Simulate network latency in a YugabyteDB cluster, on a Docker lab

Franck Pachot - Mar 12 '23 - - Dev Community

I like to reproduce a YugabyteDB deployment on a simple lab in my laptop because it is easier, and cheaper, to reproduce and analyze. However, when it comes to simulating a multi-region cluster, I need to introduce some relevant latencies in network calls. Here I'm showing how to do this with tc (Traffic Control in the Linux kernel) from the iproute-tc package in RedHat (or iproute2 in Debian).

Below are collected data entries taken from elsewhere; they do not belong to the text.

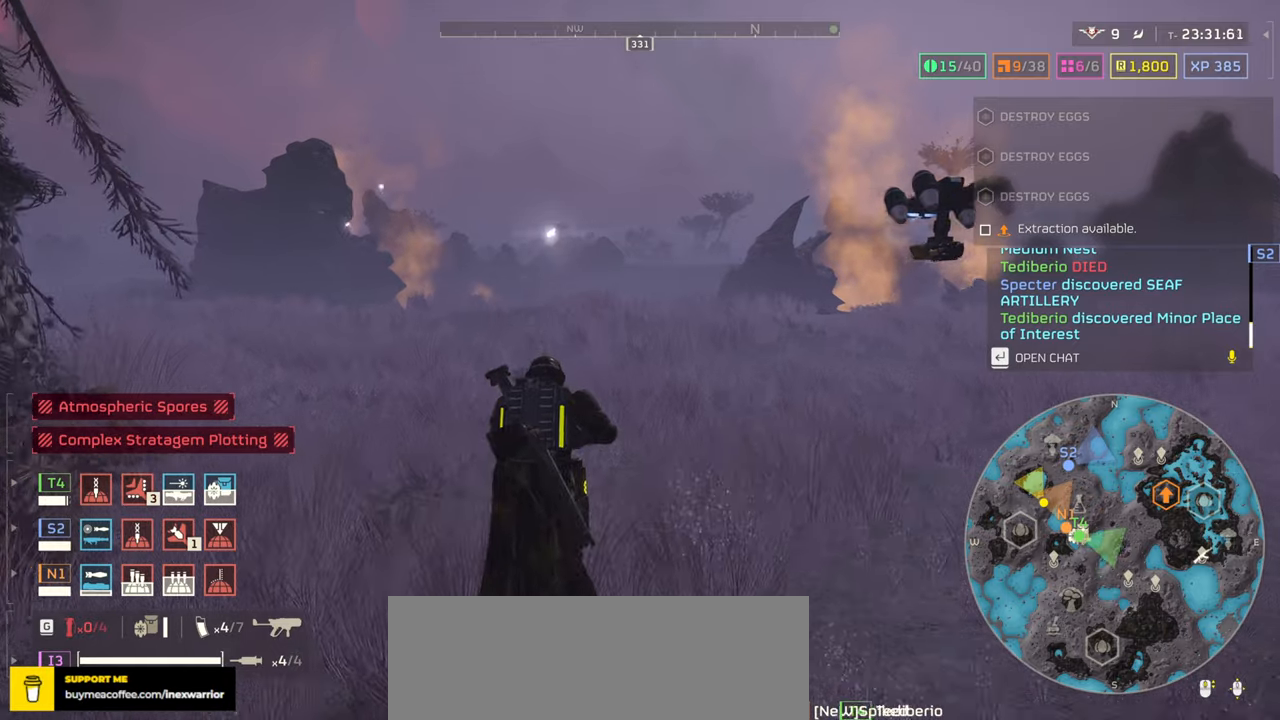
{"keys": ["tab", "w"], "mouse": [], "events": []}
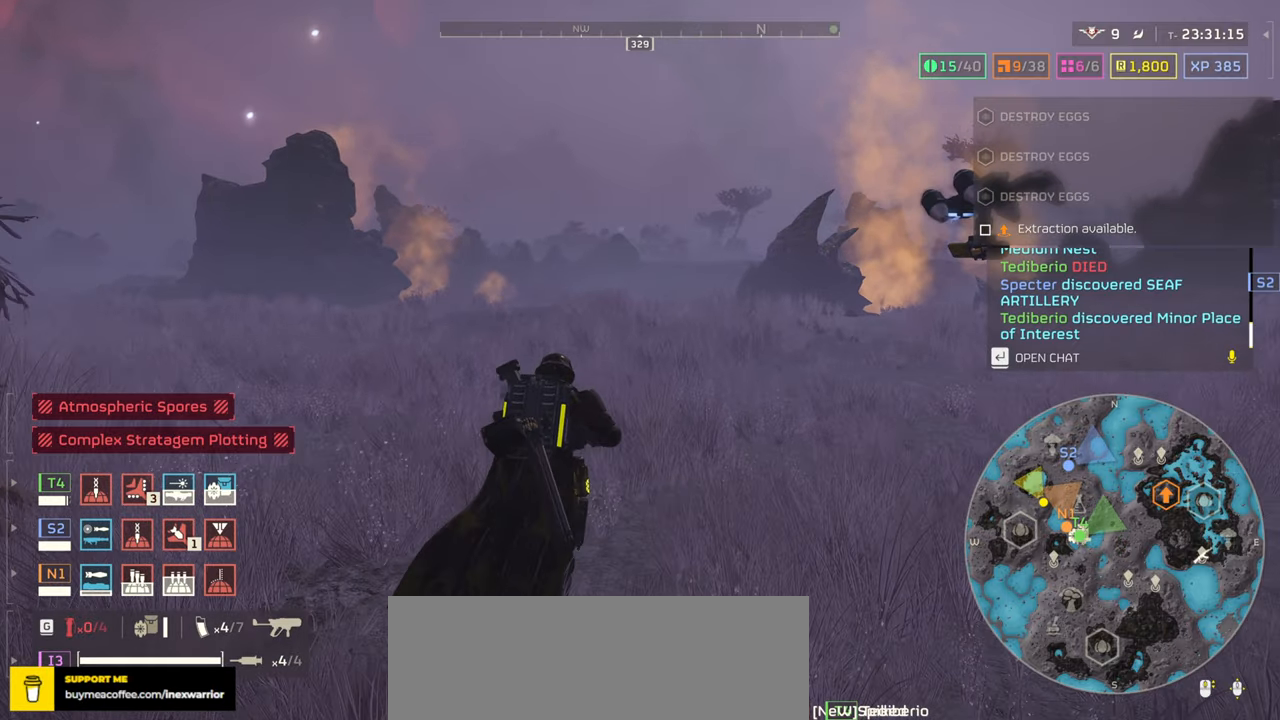
{"keys": ["tab", "w"], "mouse": [], "events": []}
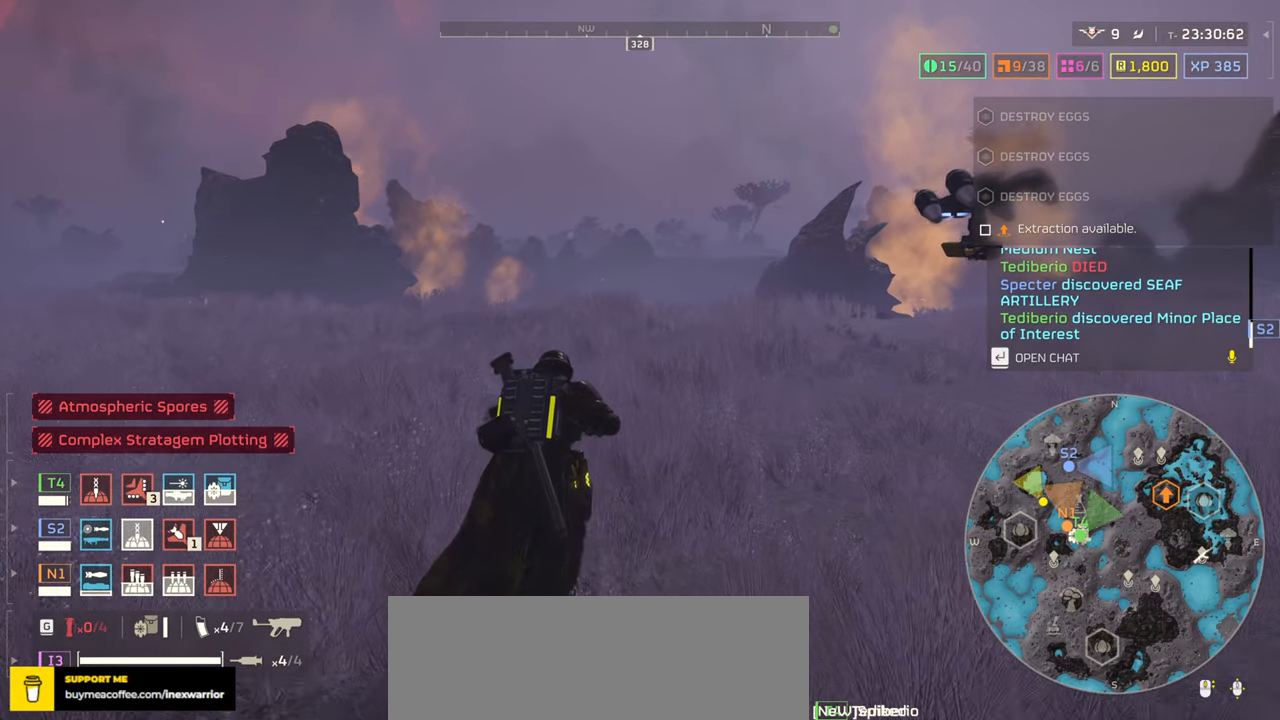
{"keys": [], "mouse": ["mb4"], "events": [[50, "tab", "up"], [167, "w", "up"], [200, "mouse_mb4", "down"]]}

Here is an example I used when I was looking at a specific deployment with all leaders in one site (DC1) and all followers in another (DC2). Please note that I publish it to show the method, but this is not a recommended deployment. Whatever the technology, synchronous replication between two data centers compromises the high availability because the network between them is a single point of failure. Combining HA (High Availability) and no-data-loss DR (Disaster Recovery) requires at least 3 Data Centers.

Starting a 3 nodes cluster

I start 3 containers, the minimum for a replication factor RF=3 YugabyteDB cluster, in two regions: DC1 and DC2. I install iproute-tc on each of them and run the container with --cap-add NET_ADMIN to get the necessary privileges to interact with the network stack:



docker network create yb
docker rm -f yb{0..2}
zone="dc1" # first node will be in DC1
for i in {0..2}
do
docker run --cap-add NET_ADMIN -d --name yb$i --hostname yb$i --net=yb -p543$i:5433 -p700$i:7000 yugabytedb/yugabyte:latest bash -c '
yugabyted start --listen $(hostname -i) --cloud_location lab.'$zone'.yb'$i' $(echo "--join yb0" | grep -v " $(hostname)$") --daemon=false 
'
docker exec -it yb$i dnf -y install iproute-tc
zone="dc2" # next nodes will be in DC2
until docker exec -it yb$i postgres/bin/pg_isready -h yb$i ; do sleep 1 ; done
done

# set the data placement because `yugabyted` sets it to cloud1.datacenter1.rack1 and without a valid configuration the committed transactions will be lost (https://github.com/yugabyte/yugabyte-db/issues/16402)
docker exec -it yb0 yugabyted configure data_placement --constraint_value=lab.dc1.yb0,lab.dc2.yb1,lab.dc2.yb2



Enter fullscreen mode Exit fullscreen mode

This is a RF=3 cluster over 3 zones that is resilient to one zone failure. In addition to that, to reduce the latency of cross-table transactions, I'll place all tablet leaders in one zone (Lab.DC1.yb0) where the application will connect to. I'll do that later with tablespaces. However, even if tablespaces will control the placement of tables and indexes, you still need a valid configuration at cluster level, so don't forget the configure data_placement above or you will encounter Issue #16402.

Here is my setup:

Docker network IP address Container Hostname Cloud.Region.Zone placement placement preference
172.24.0.2 yb0 Lab.DC1.yb0 leader
172.24.0.3 yb1 Lab.DC2.yb1 follower
172.24.0.4 yb2 Lab.DC2.yb2 follower

Note that the screenshots have case sensitive names for Cloud/Region/Zone but I've actually used lowercase because of Issue #16401.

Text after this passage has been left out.